▸ WHAT IS REQUIRED:
Look for "right front paw: (463, 680)" in the records below, then copy that line and every line after it, exactly and with nothing added.

(Human keypoint data)
# # # #
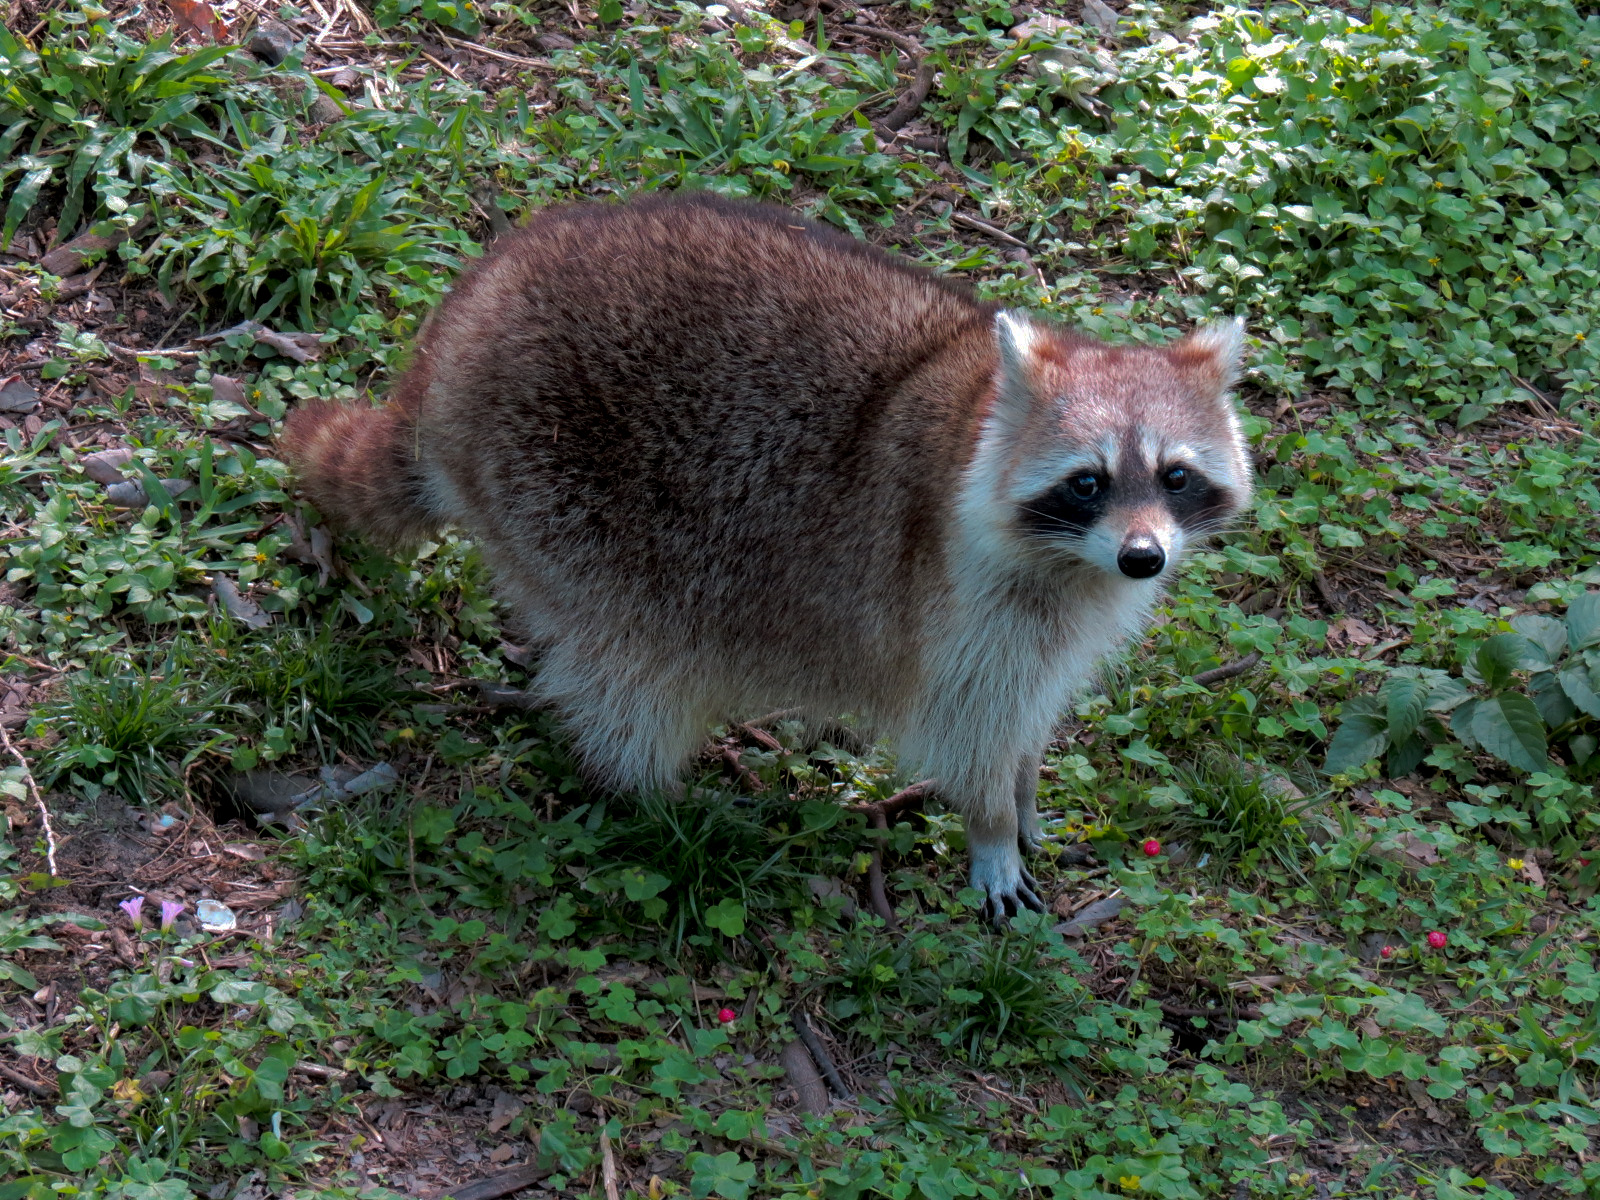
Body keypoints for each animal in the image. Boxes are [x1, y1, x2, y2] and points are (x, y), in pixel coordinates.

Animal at [281, 193, 1252, 921]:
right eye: (1088, 482)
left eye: (1174, 476)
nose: (1143, 558)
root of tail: (453, 333)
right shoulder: (959, 600)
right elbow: (968, 724)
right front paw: (990, 827)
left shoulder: (1063, 609)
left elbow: (1030, 712)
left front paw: (1025, 794)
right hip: (556, 483)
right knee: (635, 658)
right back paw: (648, 794)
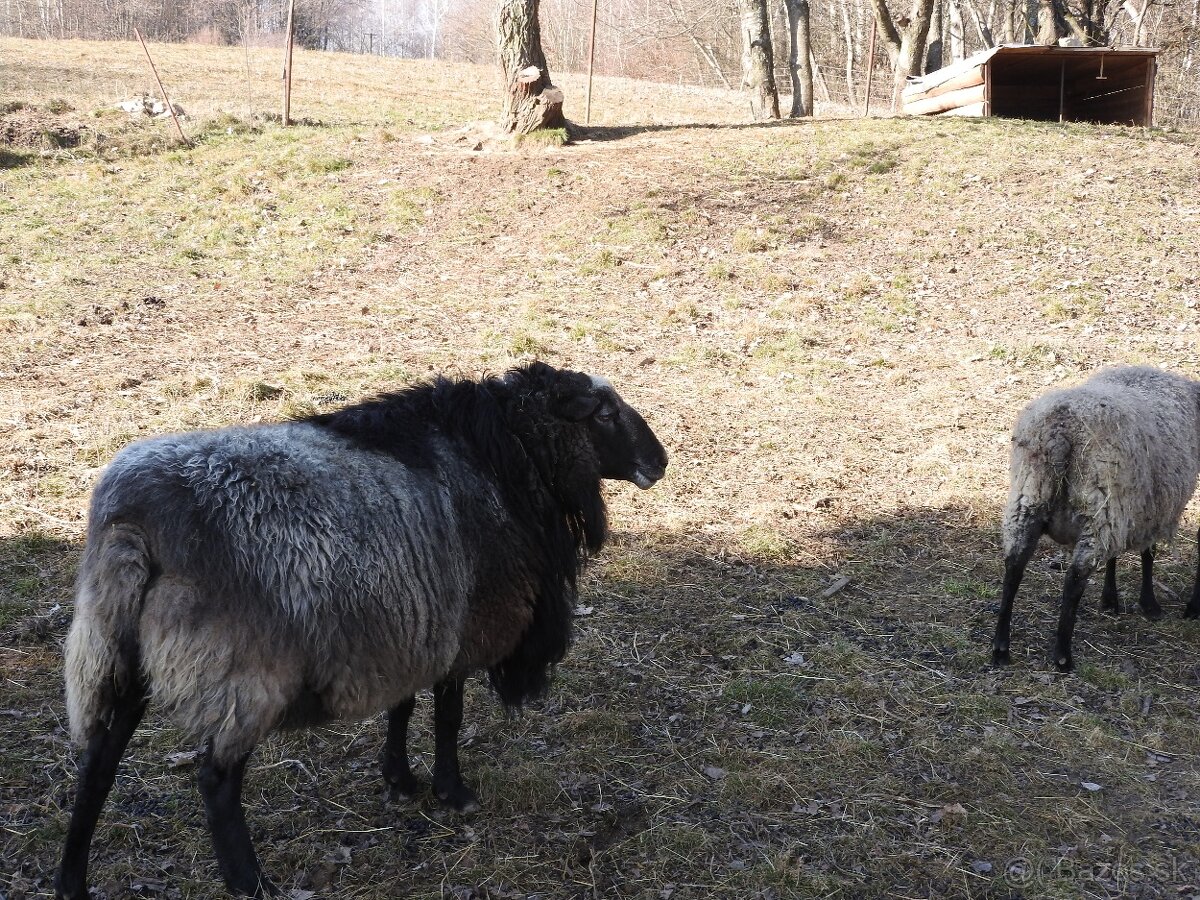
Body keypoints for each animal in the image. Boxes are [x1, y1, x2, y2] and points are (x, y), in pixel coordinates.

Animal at [56, 362, 672, 897]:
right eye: (603, 413)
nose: (660, 460)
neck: (505, 458)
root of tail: (131, 523)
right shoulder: (464, 625)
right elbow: (449, 714)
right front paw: (453, 792)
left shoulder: (412, 623)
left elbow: (403, 704)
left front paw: (398, 779)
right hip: (243, 671)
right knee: (216, 778)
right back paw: (249, 881)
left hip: (116, 653)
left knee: (98, 763)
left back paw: (71, 882)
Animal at [988, 364, 1200, 672]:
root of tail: (1060, 428)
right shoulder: (1148, 509)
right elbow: (1148, 554)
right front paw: (1148, 604)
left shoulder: (1130, 508)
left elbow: (1120, 555)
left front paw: (1110, 600)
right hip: (1098, 505)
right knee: (1074, 579)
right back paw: (1063, 656)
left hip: (1028, 499)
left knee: (1014, 568)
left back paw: (1001, 648)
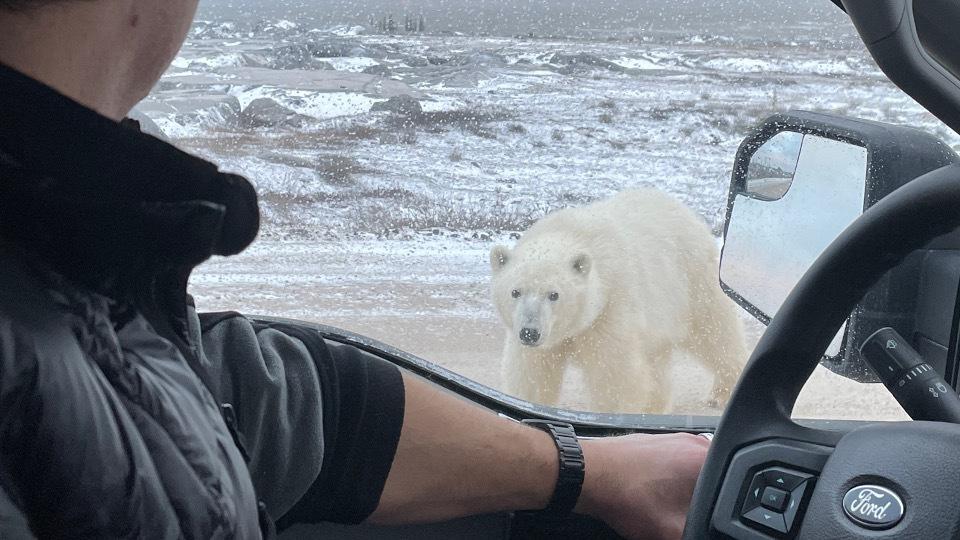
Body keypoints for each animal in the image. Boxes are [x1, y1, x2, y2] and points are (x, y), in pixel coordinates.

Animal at [492, 188, 748, 412]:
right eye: (515, 291)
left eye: (554, 294)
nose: (529, 332)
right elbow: (533, 372)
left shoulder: (610, 307)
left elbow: (614, 375)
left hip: (693, 281)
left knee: (713, 333)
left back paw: (721, 393)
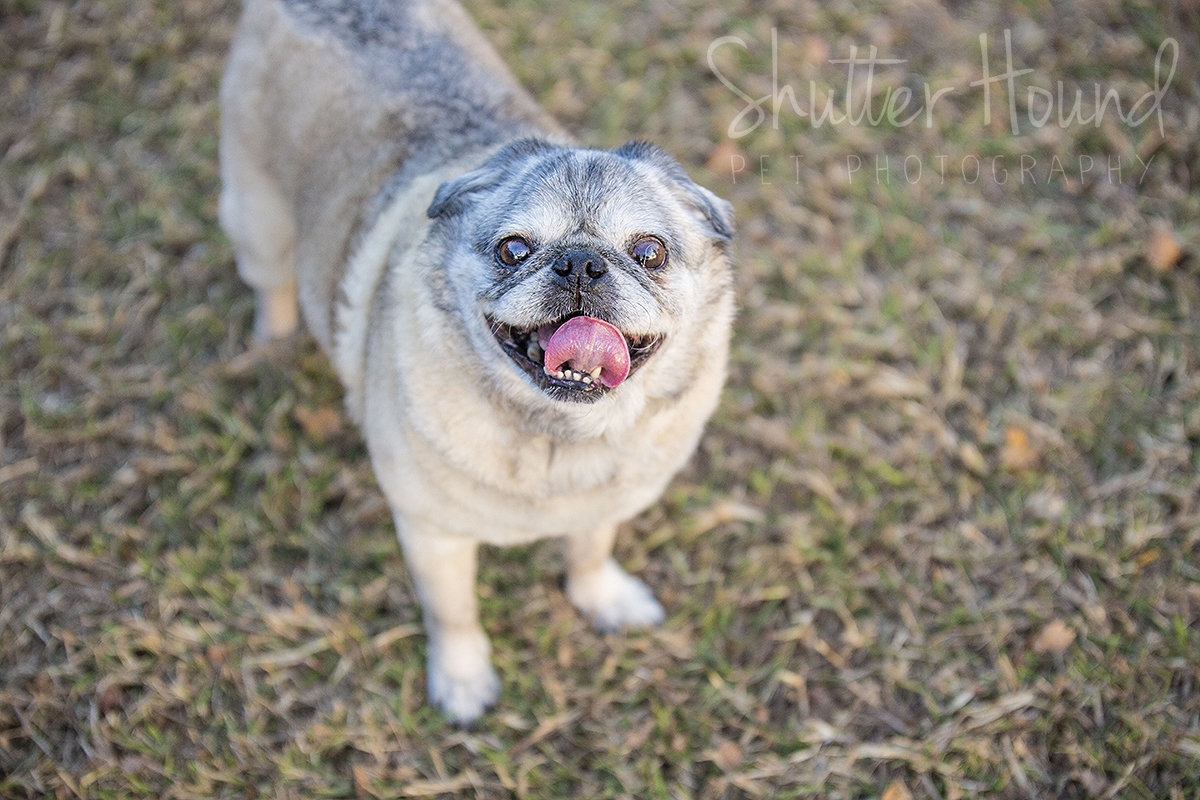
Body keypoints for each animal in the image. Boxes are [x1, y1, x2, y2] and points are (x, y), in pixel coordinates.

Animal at [219, 0, 735, 722]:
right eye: (514, 249)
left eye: (650, 253)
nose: (580, 263)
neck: (557, 436)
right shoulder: (434, 536)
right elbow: (454, 612)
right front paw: (463, 680)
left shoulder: (599, 507)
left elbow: (589, 550)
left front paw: (602, 598)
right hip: (258, 217)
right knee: (273, 284)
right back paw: (274, 343)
# # # #
▸ TASK OUTPUT:
right front paw: (463, 680)
left shoulder: (599, 507)
left elbow: (589, 550)
left front paw: (602, 598)
right hip: (258, 217)
right knee: (273, 284)
right back paw: (274, 343)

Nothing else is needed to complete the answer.